### WHAT IS EXPECTED
Only text is carried over. Reproduce the entries below exactly.

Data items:
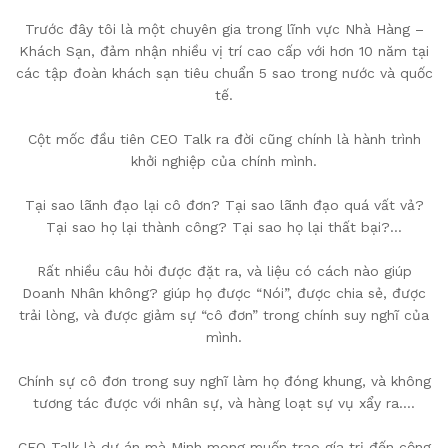
Trước đây tôi là một chuyên gia trong lĩnh vực Nhà Hàng –
Khách Sạn, đảm nhận nhiều vị trí cao cấp với hơn 10 năm tại
các tập đoàn khách sạn tiêu chuẩn 5 sao trong nước và quốc
tế.
Cột mốc đầu tiên CEO Talk ra đời cũng chính là hành trình
khởi nghiệp của chính mình.
Tại sao lãnh đạo lại cô đơn? Tại sao lãnh đạo quá vất vả?
Tại sao họ lại thành công? Tại sao họ lại thất bại?…
Rất nhiều câu hỏi được đặt ra, và liệu có cách nào giúp
Doanh Nhân không? giúp họ được “Nói”, được chia sẻ, được
trải lòng, và được giảm sự “cô đơn” trong chính suy nghĩ của
mình.
Chính sự cô đơn trong suy nghĩ làm họ đóng khung, và không
tương tác được với nhân sự, và hàng loạt sự vụ xẩy ra….
CEO Talk là dự án mà Minh mong muốn trao gía trị đến cộng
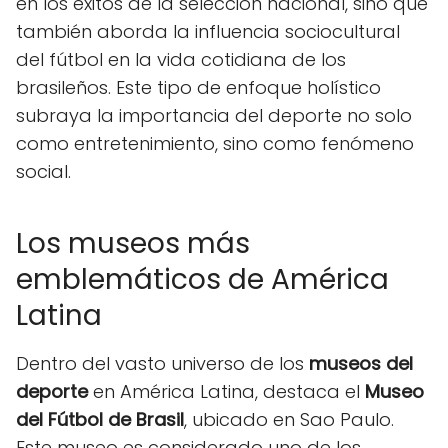
en los éxitos de la selección nacional, sino que
también aborda la influencia sociocultural
del fútbol en la vida cotidiana de los
brasileños. Este tipo de enfoque holístico
subraya la importancia del deporte no solo
como entretenimiento, sino como fenómeno
social.
Los museos más
emblemáticos de América
Latina
Dentro del vasto universo de los
museos del
deporte
en América Latina, destaca el
Museo
del Fútbol de Brasil
, ubicado en Sao Paulo.
Este museo es considerado uno de los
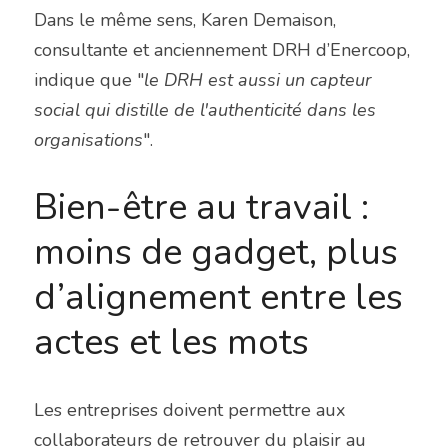
Dans le même sens, Karen Demaison, 
consultante et anciennement DRH d’Enercoop, 
indique que "
le DRH est aussi un capteur 
social qui distille de l'authenticité dans les 
organisations
".
Bien-être au travail : 
moins de gadget, plus 
d’alignement entre les 
actes et les mots
Les entreprises doivent permettre aux 
collaborateurs de retrouver du plaisir au 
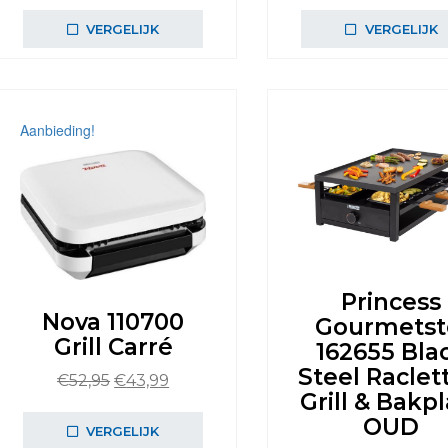
VERGELIJK
VERGELIJK
Aanbieding!
Princess
Nova 110700
Gourmetst
Grill Carré
162655 Bla
Steel Raclet
Oorspronkelijke
Huidige
€
52,95
€
43,99
Grill & Bakp
prijs
prijs
OUD
was:
is:
VERGELIJK
€52,95.
€43,99.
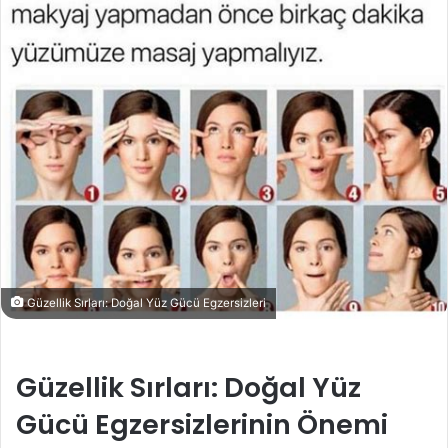
Güzellik Sırları: Doğal Yüz Gücü Egzersizleri
Güzellik Sırları: Doğal Yüz
Gücü Egzersizlerinin Önemi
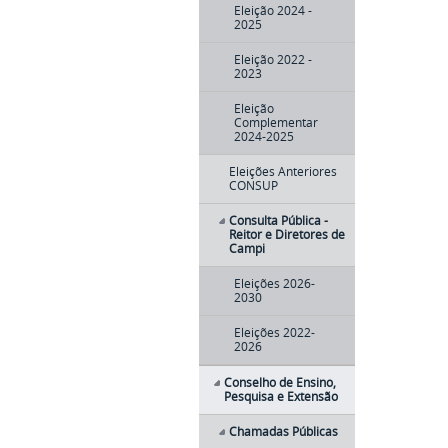
Eleição 2024 -
2025
Eleição 2022 -
2023
Eleição
Complementar
2024-2025
Eleições Anteriores
CONSUP
Consulta Pública -
Reitor e Diretores de
Campi
Eleições 2026-
2030
Eleições 2022-
2026
Conselho de Ensino,
Pesquisa e Extensão
Chamadas Públicas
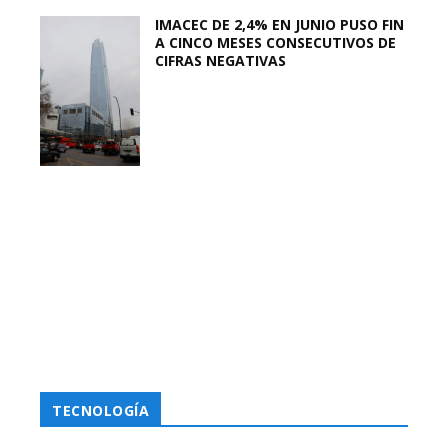
IMACEC DE 2,4% EN JUNIO PUSO FIN
A CINCO MESES CONSECUTIVOS DE
CIFRAS NEGATIVAS
TECNOLOGÍA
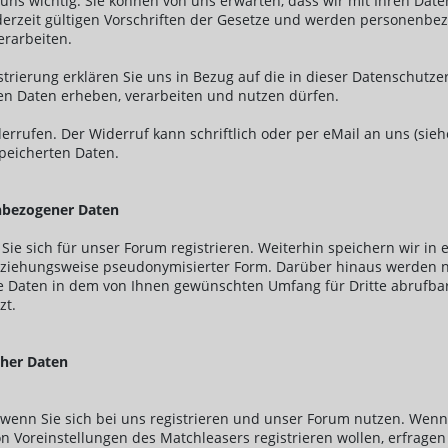
ns wichtig. Sie können von uns erwarten, dass wir mit Ihren Date
 derzeit gültigen Vorschriften der Gesetze und werden personenbe
rarbeiten.
trierung erklären Sie uns in Bezug auf die in dieser Datenschutz
en Daten erheben, verarbeiten und nutzen dürfen.
iderrufen. Der Widerruf kann schriftlich oder per eMail an uns (si
speicherten Daten.
nbezogener Daten
ie sich für unser Forum registrieren. Weiterhin speichern wir i
beziehungsweise pseudonymisierter Form. Darüber hinaus werden na
ie Daten in dem von Ihnen gewünschten Umfang für Dritte abrufba
zt.
cher Daten
enn Sie sich bei uns registrieren und unser Forum nutzen. Wenn S
oreinstellungen des Matchleasers registrieren wollen, erfragen 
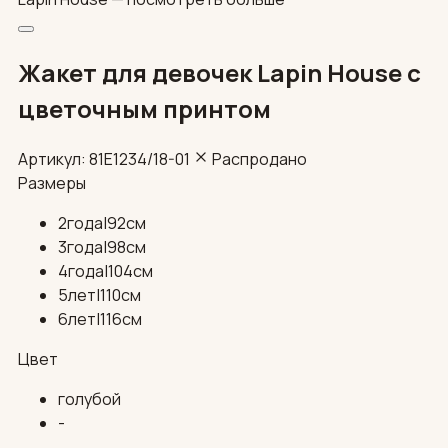
Жакет для девочек Lapin House с
цветочным принтом
Артикул: 81E1234/18-01
Распродано
Размеры
2года|92см
3года|98см
4года|104см
5лет|110см
6лет|116см
Цвет
голубой
-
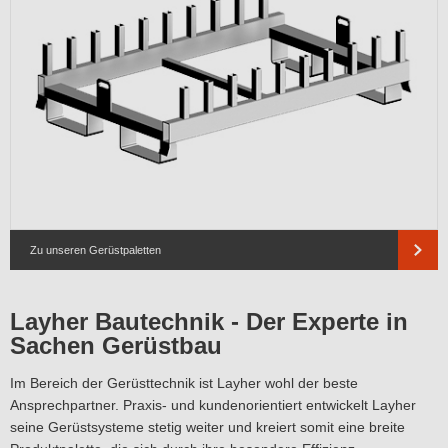
Zu unseren Gerüstpaletten
Layher Bautechnik - Der Experte in
Sachen Gerüstbau
Im Bereich der Gerüsttechnik ist Layher wohl der beste
Ansprechpartner. Praxis- und kundenorientiert entwickelt Layher
seine Gerüstsysteme stetig weiter und kreiert somit eine breite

### THE COMPLETED TASK
Trước đây tôi là một chuyên gia trong lĩnh vực Nhà Hàng –
Khách Sạn, đảm nhận nhiều vị trí cao cấp với hơn 10 năm tại
các tập đoàn khách sạn tiêu chuẩn 5 sao trong nước và quốc
tế.
Cột mốc đầu tiên CEO Talk ra đời cũng chính là hành trình
khởi nghiệp của chính mình.
Tại sao lãnh đạo lại cô đơn? Tại sao lãnh đạo quá vất vả?
Tại sao họ lại thành công? Tại sao họ lại thất bại?…
Rất nhiều câu hỏi được đặt ra, và liệu có cách nào giúp
Doanh Nhân không? giúp họ được “Nói”, được chia sẻ, được
trải lòng, và được giảm sự “cô đơn” trong chính suy nghĩ của
mình.
Chính sự cô đơn trong suy nghĩ làm họ đóng khung, và không
tương tác được với nhân sự, và hàng loạt sự vụ xẩy ra….
CEO Talk là dự án mà Minh mong muốn trao gía trị đến cộng
en los éxitos de la selección nacional, sino que
también aborda la influencia sociocultural
del fútbol en la vida cotidiana de los
brasileños. Este tipo de enfoque holístico
subraya la importancia del deporte no solo
como entretenimiento, sino como fenómeno
social.
Los museos más
emblemáticos de América
Latina
Dentro del vasto universo de los
museos del
deporte
en América Latina, destaca el
Museo
del Fútbol de Brasil
, ubicado en Sao Paulo.
Este museo es considerado uno de los
Dans le même sens, Karen Demaison, 
consultante et anciennement DRH d’Enercoop, 
indique que "
le DRH est aussi un capteur 
social qui distille de l'authenticité dans les 
organisations
".
Bien-être au travail : 
moins de gadget, plus 
d’alignement entre les 
actes et les mots
Les entreprises doivent permettre aux 
collaborateurs de retrouver du plaisir au 
VERGELIJK
VERGELIJK
Aanbieding!
Princess
Nova 110700
Gourmetst
Grill Carré
162655 Bla
Steel Raclet
Oorspronkelijke
Huidige
€
52,95
€
43,99
Grill & Bakp
prijs
prijs
OUD
was:
is:
VERGELIJK
€52,95.
€43,99.
Güzellik Sırları: Doğal Yüz Gücü Egzersizleri
Güzellik Sırları: Doğal Yüz
Gücü Egzersizlerinin Önemi
Eleição 2024 -
2025
Eleição 2022 -
2023
Eleição
Complementar
2024-2025
Eleições Anteriores
CONSUP
Consulta Pública -
Reitor e Diretores de
Campi
Eleições 2026-
2030
Eleições 2022-
2026
Conselho de Ensino,
Pesquisa e Extensão
Chamadas Públicas
IMACEC DE 2,4% EN JUNIO PUSO FIN
A CINCO MESES CONSECUTIVOS DE
CIFRAS NEGATIVAS
TECNOLOGÍA
ns wichtig. Sie können von uns erwarten, dass wir mit Ihren Date
 derzeit gültigen Vorschriften der Gesetze und werden personenbe
rarbeiten.
trierung erklären Sie uns in Bezug auf die in dieser Datenschutz
en Daten erheben, verarbeiten und nutzen dürfen.
iderrufen. Der Widerruf kann schriftlich oder per eMail an uns (si
speicherten Daten.
nbezogener Daten
ie sich für unser Forum registrieren. Weiterhin speichern wir i
beziehungsweise pseudonymisierter Form. Darüber hinaus werden na
ie Daten in dem von Ihnen gewünschten Umfang für Dritte abrufba
zt.
cher Daten
enn Sie sich bei uns registrieren und unser Forum nutzen. Wenn S
oreinstellungen des Matchleasers registrieren wollen, erfragen 
Жакет для девочек Lapin House с
цветочным принтом
Артикул: 81E1234/18-01
Распродано
Размеры
2года|92см
3года|98см
4года|104см
5лет|110см
6лет|116см
Цвет
голубой
-
Zu unseren Gerüstpaletten
Layher Bautechnik - Der Experte in
Sachen Gerüstbau
Im Bereich der Gerüsttechnik ist Layher wohl der beste
Ansprechpartner. Praxis- und kundenorientiert entwickelt Layher
seine Gerüstsysteme stetig weiter und kreiert somit eine breite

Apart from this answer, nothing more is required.